ASSIGNMENT: In the records below, begin at the line that has "hoje, você pode" and stop after the line that has "gestion financière rigoureuses."; quote those lines verbatim and nothing more.

EXERCISE INPUTS:

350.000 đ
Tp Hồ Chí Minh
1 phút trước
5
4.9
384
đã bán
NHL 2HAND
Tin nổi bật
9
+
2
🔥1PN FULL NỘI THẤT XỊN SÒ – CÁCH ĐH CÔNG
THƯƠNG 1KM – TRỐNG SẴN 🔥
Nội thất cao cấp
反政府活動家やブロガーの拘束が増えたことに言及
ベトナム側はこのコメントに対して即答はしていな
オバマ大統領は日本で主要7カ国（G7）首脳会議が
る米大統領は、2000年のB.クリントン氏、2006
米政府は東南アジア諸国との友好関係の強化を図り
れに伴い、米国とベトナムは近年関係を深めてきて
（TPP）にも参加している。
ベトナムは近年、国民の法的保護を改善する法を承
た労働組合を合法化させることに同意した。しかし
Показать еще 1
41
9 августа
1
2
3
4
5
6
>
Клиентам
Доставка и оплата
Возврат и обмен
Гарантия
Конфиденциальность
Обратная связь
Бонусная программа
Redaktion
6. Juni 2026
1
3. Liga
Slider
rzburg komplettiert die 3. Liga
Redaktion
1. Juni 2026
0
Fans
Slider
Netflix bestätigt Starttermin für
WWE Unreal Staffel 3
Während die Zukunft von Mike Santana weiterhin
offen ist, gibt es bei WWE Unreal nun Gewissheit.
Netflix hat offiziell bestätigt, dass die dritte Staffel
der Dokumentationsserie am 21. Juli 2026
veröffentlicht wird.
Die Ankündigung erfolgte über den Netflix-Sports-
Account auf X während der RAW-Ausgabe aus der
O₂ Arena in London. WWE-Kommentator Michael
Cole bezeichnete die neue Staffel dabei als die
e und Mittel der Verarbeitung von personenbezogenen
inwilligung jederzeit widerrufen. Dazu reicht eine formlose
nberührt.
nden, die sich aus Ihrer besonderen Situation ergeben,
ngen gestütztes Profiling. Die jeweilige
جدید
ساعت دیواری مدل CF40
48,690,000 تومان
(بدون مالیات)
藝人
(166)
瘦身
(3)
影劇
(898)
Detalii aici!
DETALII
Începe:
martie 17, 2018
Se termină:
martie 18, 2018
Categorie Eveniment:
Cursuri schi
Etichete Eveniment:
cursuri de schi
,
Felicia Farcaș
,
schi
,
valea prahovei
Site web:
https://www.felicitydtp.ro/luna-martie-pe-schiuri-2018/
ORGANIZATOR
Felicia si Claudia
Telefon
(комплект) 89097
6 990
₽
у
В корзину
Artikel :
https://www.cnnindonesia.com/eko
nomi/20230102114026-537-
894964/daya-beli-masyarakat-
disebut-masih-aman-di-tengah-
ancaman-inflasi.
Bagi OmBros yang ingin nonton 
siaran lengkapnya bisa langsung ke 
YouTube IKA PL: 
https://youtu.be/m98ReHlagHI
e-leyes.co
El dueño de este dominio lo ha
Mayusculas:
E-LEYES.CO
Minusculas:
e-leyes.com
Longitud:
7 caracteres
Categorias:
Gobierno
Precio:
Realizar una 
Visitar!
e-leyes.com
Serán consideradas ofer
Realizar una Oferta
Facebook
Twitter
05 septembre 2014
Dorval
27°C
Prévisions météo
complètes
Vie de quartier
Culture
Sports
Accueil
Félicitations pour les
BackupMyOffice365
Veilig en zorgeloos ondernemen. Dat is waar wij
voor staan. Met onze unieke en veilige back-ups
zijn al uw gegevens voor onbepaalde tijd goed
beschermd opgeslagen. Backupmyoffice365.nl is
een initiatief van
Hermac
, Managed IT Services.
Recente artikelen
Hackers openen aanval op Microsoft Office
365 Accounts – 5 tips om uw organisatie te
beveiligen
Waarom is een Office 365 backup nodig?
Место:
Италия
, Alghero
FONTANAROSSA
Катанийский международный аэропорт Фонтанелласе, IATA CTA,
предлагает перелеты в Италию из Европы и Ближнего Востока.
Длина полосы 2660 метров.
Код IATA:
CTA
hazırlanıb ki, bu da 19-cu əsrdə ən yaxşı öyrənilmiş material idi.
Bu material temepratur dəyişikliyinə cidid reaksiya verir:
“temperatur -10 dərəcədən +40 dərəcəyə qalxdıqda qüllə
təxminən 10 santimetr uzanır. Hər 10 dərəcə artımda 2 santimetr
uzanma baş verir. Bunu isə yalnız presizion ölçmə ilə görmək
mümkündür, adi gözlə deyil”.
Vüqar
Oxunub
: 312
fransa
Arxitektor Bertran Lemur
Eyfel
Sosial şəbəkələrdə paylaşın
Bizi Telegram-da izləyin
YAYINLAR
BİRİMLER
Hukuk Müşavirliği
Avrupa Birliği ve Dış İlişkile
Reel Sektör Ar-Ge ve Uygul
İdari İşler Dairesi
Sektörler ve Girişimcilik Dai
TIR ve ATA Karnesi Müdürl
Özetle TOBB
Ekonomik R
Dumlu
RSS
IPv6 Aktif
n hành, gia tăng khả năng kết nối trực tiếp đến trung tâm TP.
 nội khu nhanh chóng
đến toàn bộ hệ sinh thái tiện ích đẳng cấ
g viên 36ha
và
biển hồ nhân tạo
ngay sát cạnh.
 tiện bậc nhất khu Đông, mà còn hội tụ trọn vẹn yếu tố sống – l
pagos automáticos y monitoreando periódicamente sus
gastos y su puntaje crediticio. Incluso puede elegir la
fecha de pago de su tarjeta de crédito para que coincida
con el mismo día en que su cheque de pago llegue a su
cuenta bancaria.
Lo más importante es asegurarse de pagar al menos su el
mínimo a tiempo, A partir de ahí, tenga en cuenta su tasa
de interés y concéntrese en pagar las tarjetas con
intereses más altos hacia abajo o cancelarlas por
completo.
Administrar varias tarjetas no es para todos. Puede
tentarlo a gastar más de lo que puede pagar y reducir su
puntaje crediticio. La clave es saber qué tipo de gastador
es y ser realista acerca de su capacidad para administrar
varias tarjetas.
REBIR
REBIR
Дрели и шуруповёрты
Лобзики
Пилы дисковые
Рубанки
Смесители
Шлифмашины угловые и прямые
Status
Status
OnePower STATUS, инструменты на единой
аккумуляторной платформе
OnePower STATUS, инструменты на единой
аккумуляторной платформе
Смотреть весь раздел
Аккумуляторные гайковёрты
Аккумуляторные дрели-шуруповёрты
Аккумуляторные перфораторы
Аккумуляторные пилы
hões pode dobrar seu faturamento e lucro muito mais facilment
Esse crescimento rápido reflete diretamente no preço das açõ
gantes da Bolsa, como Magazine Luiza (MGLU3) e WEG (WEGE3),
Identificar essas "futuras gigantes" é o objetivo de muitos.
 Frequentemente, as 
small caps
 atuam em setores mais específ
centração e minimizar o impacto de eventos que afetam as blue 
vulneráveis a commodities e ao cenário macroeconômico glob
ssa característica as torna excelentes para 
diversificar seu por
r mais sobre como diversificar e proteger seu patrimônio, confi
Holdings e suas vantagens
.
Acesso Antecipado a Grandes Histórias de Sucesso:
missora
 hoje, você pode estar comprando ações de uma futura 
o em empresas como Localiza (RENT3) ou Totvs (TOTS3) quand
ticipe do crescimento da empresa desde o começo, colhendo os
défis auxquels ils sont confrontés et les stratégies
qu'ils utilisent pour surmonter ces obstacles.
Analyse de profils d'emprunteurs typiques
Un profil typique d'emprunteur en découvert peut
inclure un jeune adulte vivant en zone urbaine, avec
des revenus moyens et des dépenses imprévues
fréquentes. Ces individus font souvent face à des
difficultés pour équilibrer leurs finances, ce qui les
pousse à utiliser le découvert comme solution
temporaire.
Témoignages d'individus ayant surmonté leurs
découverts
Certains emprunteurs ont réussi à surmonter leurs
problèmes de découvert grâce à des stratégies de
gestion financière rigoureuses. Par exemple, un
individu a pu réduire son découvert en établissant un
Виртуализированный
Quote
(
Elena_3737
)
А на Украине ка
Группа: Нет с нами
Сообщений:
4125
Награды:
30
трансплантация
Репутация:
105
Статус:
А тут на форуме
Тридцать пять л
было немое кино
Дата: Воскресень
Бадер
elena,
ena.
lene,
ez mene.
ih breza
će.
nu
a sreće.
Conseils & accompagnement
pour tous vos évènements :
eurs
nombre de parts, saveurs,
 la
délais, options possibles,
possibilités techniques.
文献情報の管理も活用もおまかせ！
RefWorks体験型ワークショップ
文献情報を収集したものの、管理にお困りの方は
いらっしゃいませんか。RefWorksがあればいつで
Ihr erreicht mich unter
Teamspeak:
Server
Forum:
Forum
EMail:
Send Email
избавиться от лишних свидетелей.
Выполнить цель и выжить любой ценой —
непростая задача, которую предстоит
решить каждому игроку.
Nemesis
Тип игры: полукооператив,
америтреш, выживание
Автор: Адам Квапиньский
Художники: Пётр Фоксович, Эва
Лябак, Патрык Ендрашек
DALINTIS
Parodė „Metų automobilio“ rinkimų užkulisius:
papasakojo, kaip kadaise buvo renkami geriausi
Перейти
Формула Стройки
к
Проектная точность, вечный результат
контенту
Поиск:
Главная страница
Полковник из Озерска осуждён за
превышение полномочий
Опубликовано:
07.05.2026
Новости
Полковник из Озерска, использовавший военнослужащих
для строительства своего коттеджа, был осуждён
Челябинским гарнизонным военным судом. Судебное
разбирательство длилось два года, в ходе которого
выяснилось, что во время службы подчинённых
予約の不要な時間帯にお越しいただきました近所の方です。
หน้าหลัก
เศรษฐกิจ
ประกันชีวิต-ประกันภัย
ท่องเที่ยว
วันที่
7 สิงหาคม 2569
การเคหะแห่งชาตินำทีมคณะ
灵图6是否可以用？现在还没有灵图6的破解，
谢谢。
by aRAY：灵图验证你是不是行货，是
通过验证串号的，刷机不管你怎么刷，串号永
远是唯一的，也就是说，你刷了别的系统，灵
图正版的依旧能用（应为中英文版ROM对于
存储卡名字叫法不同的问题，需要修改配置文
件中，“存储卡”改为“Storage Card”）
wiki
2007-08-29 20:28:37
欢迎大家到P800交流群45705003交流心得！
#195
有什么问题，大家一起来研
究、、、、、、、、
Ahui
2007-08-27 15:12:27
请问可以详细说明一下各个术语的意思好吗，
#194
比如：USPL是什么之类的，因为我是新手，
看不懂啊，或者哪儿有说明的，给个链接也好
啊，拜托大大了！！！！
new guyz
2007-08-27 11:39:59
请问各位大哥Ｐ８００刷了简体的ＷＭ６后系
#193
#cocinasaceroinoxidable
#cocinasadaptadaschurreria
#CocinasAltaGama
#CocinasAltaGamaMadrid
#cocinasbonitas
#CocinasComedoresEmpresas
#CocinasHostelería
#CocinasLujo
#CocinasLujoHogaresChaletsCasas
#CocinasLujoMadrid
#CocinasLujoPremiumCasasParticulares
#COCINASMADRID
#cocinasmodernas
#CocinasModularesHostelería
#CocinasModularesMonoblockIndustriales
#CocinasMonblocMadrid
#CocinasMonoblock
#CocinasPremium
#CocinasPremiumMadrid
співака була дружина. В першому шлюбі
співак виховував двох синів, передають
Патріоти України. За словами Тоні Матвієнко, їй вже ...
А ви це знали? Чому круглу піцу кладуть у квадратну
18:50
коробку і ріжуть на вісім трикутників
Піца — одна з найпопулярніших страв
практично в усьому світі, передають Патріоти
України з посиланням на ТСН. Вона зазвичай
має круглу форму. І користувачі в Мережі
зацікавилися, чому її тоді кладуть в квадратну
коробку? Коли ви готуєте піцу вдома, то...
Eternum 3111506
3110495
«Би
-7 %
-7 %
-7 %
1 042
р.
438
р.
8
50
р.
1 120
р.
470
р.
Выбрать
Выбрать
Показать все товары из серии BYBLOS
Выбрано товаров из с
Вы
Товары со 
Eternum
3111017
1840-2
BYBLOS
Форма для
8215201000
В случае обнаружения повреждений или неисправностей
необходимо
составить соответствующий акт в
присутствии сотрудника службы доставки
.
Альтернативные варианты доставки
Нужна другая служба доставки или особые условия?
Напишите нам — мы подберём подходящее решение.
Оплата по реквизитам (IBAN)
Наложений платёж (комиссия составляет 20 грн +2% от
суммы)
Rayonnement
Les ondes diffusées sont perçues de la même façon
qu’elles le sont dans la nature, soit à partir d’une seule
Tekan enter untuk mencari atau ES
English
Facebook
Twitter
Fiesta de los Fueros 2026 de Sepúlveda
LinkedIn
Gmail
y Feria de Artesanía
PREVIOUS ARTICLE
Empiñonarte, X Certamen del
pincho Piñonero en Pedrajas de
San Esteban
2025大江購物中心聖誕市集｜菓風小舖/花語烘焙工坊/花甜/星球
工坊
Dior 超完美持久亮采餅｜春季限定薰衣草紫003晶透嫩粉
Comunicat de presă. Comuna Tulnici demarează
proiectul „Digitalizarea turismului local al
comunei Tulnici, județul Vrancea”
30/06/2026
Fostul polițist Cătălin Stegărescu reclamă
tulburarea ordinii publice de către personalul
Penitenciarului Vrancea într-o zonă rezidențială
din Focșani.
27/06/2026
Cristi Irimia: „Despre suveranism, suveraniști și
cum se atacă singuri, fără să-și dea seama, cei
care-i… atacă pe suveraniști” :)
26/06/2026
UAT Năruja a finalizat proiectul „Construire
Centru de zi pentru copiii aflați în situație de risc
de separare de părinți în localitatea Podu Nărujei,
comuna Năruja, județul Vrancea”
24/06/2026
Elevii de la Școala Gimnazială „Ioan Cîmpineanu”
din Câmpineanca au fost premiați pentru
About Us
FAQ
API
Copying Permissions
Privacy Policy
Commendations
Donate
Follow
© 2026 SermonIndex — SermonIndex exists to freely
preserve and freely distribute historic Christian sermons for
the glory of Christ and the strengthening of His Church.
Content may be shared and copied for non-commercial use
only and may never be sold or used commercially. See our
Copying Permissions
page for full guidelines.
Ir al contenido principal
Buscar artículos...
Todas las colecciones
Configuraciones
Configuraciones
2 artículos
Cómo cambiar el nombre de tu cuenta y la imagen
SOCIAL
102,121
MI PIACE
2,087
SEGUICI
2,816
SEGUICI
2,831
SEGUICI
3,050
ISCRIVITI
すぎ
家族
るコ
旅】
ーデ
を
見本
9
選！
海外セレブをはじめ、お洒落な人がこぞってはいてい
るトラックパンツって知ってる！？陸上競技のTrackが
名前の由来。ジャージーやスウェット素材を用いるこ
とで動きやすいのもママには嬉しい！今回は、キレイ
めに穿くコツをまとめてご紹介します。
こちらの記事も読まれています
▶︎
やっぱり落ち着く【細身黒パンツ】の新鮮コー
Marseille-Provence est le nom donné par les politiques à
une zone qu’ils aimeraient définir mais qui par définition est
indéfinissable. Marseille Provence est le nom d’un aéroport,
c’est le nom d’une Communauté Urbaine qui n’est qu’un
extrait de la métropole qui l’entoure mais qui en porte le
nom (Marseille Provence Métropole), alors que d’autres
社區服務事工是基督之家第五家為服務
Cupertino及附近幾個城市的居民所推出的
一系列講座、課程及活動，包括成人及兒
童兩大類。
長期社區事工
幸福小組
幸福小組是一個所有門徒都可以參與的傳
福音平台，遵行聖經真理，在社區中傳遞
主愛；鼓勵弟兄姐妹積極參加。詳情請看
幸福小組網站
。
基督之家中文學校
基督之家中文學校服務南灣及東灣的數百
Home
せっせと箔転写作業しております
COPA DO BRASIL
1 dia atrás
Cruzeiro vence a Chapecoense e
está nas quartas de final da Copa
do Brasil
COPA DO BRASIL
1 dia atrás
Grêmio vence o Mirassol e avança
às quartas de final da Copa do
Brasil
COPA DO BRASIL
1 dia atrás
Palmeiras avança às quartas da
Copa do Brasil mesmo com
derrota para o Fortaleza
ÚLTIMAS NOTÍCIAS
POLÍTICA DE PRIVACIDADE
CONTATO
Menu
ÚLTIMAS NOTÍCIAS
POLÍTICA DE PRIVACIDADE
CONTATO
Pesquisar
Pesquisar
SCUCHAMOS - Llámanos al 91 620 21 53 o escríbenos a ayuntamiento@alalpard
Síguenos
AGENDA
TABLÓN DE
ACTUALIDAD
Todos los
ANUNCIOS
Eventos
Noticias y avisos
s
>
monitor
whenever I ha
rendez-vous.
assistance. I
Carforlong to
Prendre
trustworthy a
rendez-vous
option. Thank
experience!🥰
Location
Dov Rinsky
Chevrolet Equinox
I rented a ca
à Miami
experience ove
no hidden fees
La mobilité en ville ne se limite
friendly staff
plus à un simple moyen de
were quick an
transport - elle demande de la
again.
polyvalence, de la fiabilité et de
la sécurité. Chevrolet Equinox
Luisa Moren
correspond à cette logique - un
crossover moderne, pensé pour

OUTPUT:
 hoje, você pode estar comprando ações de uma futura 
o em empresas como Localiza (RENT3) ou Totvs (TOTS3) quand
ticipe do crescimento da empresa desde o começo, colhendo os
défis auxquels ils sont confrontés et les stratégies
qu'ils utilisent pour surmonter ces obstacles.
Analyse de profils d'emprunteurs typiques
Un profil typique d'emprunteur en découvert peut
inclure un jeune adulte vivant en zone urbaine, avec
des revenus moyens et des dépenses imprévues
fréquentes. Ces individus font souvent face à des
difficultés pour équilibrer leurs finances, ce qui les
pousse à utiliser le découvert comme solution
temporaire.
Témoignages d'individus ayant surmonté leurs
découverts
Certains emprunteurs ont réussi à surmonter leurs
problèmes de découvert grâce à des stratégies de
gestion financière rigoureuses. Par exemple, un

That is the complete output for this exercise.